::: DATA SUPPLIED :::

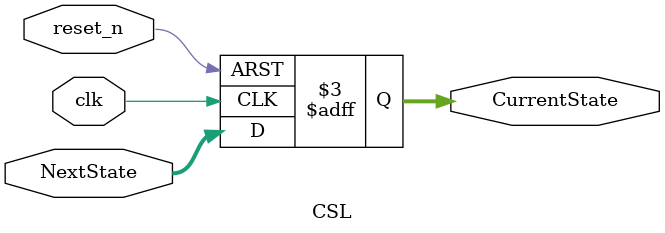
<source format=v>
module CSL(
	input clk,
	input reset_n,
	input [2:0] NextState,
	output reg [2:0] CurrentState
);

    parameter IDLE = 3'b000;
	parameter HAZARDS = 3'b001;
	parameter TURN_LEFT = 3'b010;
	parameter TURN_RIGHT = 3'b011;

    always @(posedge clk, negedge reset_n)
        if(reset_n == 0)
            CurrentState = IDLE; //3'b000;
        else
            CurrentState = NextState;

endmodule
</source>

:::

**REQUEST**
Return, exactly as they stand, all of the lines above, but not the pictures.

**WRITTEN SOLUTION**
<source format=v>
module CSL(
	input clk,
	input reset_n,
	input [2:0] NextState,
	output reg [2:0] CurrentState
);

    parameter IDLE = 3'b000;
	parameter HAZARDS = 3'b001;
	parameter TURN_LEFT = 3'b010;
	parameter TURN_RIGHT = 3'b011;

    always @(posedge clk, negedge reset_n)
        if(reset_n == 0)
            CurrentState = IDLE; //3'b000;
        else
            CurrentState = NextState;

endmodule
</source>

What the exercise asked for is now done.